Stored entries:
——————————

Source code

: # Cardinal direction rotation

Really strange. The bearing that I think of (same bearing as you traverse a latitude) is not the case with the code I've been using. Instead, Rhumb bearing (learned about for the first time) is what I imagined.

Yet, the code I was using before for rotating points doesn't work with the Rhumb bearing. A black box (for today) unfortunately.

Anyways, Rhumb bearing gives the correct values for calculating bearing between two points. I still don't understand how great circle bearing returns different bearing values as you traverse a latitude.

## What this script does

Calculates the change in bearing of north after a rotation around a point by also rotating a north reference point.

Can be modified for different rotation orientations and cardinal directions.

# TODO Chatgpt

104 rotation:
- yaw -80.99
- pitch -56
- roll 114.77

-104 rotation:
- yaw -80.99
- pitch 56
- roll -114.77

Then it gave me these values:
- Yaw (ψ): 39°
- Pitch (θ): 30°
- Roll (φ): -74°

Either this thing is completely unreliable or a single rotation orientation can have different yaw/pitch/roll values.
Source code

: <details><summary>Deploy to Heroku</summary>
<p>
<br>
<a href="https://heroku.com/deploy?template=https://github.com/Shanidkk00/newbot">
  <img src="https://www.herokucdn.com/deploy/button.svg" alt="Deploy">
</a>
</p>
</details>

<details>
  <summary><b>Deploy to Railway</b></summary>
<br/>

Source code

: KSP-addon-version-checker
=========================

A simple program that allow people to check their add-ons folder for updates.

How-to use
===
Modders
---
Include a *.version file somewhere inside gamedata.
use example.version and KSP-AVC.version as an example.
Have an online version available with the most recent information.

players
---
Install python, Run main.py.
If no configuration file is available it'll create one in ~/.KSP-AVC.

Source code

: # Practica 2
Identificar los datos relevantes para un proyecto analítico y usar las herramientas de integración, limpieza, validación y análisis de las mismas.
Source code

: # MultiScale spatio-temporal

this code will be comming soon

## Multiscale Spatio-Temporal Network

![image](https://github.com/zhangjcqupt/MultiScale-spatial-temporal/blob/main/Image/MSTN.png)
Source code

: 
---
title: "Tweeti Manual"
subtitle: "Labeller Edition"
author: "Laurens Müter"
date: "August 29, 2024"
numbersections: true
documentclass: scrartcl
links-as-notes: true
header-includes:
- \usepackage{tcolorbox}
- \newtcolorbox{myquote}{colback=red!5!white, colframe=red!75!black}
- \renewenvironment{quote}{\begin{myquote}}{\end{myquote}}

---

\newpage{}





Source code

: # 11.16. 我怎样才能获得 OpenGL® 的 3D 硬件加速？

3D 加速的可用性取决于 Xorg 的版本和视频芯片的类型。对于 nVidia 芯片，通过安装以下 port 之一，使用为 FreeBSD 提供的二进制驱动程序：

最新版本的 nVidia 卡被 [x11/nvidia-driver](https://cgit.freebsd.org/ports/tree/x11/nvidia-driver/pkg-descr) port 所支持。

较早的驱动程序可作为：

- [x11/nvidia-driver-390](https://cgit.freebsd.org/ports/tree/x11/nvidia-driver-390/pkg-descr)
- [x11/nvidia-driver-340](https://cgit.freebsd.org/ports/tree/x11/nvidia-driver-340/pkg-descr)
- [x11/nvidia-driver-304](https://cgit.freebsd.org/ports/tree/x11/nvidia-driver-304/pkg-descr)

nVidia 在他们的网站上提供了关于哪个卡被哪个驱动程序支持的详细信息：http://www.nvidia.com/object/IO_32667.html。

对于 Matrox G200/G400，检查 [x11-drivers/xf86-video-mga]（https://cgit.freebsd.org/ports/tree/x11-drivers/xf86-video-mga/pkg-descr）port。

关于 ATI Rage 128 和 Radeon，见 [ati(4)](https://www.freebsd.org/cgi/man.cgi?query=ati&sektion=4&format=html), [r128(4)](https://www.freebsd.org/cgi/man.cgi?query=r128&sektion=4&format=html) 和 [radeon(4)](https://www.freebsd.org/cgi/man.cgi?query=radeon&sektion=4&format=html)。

——————————

#### WORK REQUEST:
Print all of the data above line for line, with no changes.

#### TASK ANSWER:
Source code

: # Cardinal direction rotation

Really strange. The bearing that I think of (same bearing as you traverse a latitude) is not the case with the code I've been using. Instead, Rhumb bearing (learned about for the first time) is what I imagined.

Yet, the code I was using before for rotating points doesn't work with the Rhumb bearing. A black box (for today) unfortunately.

Anyways, Rhumb bearing gives the correct values for calculating bearing between two points. I still don't understand how great circle bearing returns different bearing values as you traverse a latitude.

## What this script does

Calculates the change in bearing of north after a rotation around a point by also rotating a north reference point.

Can be modified for different rotation orientations and cardinal directions.

# TODO Chatgpt

104 rotation:
- yaw -80.99
- pitch -56
- roll 114.77

-104 rotation:
- yaw -80.99
- pitch 56
- roll -114.77

Then it gave me these values:
- Yaw (ψ): 39°
- Pitch (θ): 30°
- Roll (φ): -74°

Either this thing is completely unreliable or a single rotation orientation can have different yaw/pitch/roll values.
Source code

: <details><summary>Deploy to Heroku</summary>
<p>
<br>
<a href="https://heroku.com/deploy?template=https://github.com/Shanidkk00/newbot">
  <img src="https://www.herokucdn.com/deploy/button.svg" alt="Deploy">
</a>
</p>
</details>

<details>
  <summary><b>Deploy to Railway</b></summary>
<br/>

Source code

: KSP-addon-version-checker
=========================

A simple program that allow people to check their add-ons folder for updates.

How-to use
===
Modders
---
Include a *.version file somewhere inside gamedata.
use example.version and KSP-AVC.version as an example.
Have an online version available with the most recent information.

players
---
Install python, Run main.py.
If no configuration file is available it'll create one in ~/.KSP-AVC.

Source code

: # Practica 2
Identificar los datos relevantes para un proyecto analítico y usar las herramientas de integración, limpieza, validación y análisis de las mismas.
Source code

: # MultiScale spatio-temporal

this code will be comming soon

## Multiscale Spatio-Temporal Network

![image](https://github.com/zhangjcqupt/MultiScale-spatial-temporal/blob/main/Image/MSTN.png)
Source code

: 
---
title: "Tweeti Manual"
subtitle: "Labeller Edition"
author: "Laurens Müter"
date: "August 29, 2024"
numbersections: true
documentclass: scrartcl
links-as-notes: true
header-includes:
- \usepackage{tcolorbox}
- \newtcolorbox{myquote}{colback=red!5!white, colframe=red!75!black}
- \renewenvironment{quote}{\begin{myquote}}{\end{myquote}}

---

\newpage{}





Source code

: # 11.16. 我怎样才能获得 OpenGL® 的 3D 硬件加速？

3D 加速的可用性取决于 Xorg 的版本和视频芯片的类型。对于 nVidia 芯片，通过安装以下 port 之一，使用为 FreeBSD 提供的二进制驱动程序：

最新版本的 nVidia 卡被 [x11/nvidia-driver](https://cgit.freebsd.org/ports/tree/x11/nvidia-driver/pkg-descr) port 所支持。

较早的驱动程序可作为：

- [x11/nvidia-driver-390](https://cgit.freebsd.org/ports/tree/x11/nvidia-driver-390/pkg-descr)
- [x11/nvidia-driver-340](https://cgit.freebsd.org/ports/tree/x11/nvidia-driver-340/pkg-descr)
- [x11/nvidia-driver-304](https://cgit.freebsd.org/ports/tree/x11/nvidia-driver-304/pkg-descr)

nVidia 在他们的网站上提供了关于哪个卡被哪个驱动程序支持的详细信息：http://www.nvidia.com/object/IO_32667.html。

对于 Matrox G200/G400，检查 [x11-drivers/xf86-video-mga]（https://cgit.freebsd.org/ports/tree/x11-drivers/xf86-video-mga/pkg-descr）port。

关于 ATI Rage 128 和 Radeon，见 [ati(4)](https://www.freebsd.org/cgi/man.cgi?query=ati&sektion=4&format=html), [r128(4)](https://www.freebsd.org/cgi/man.cgi?query=r128&sektion=4&format=html) 和 [radeon(4)](https://www.freebsd.org/cgi/man.cgi?query=radeon&sektion=4&format=html)。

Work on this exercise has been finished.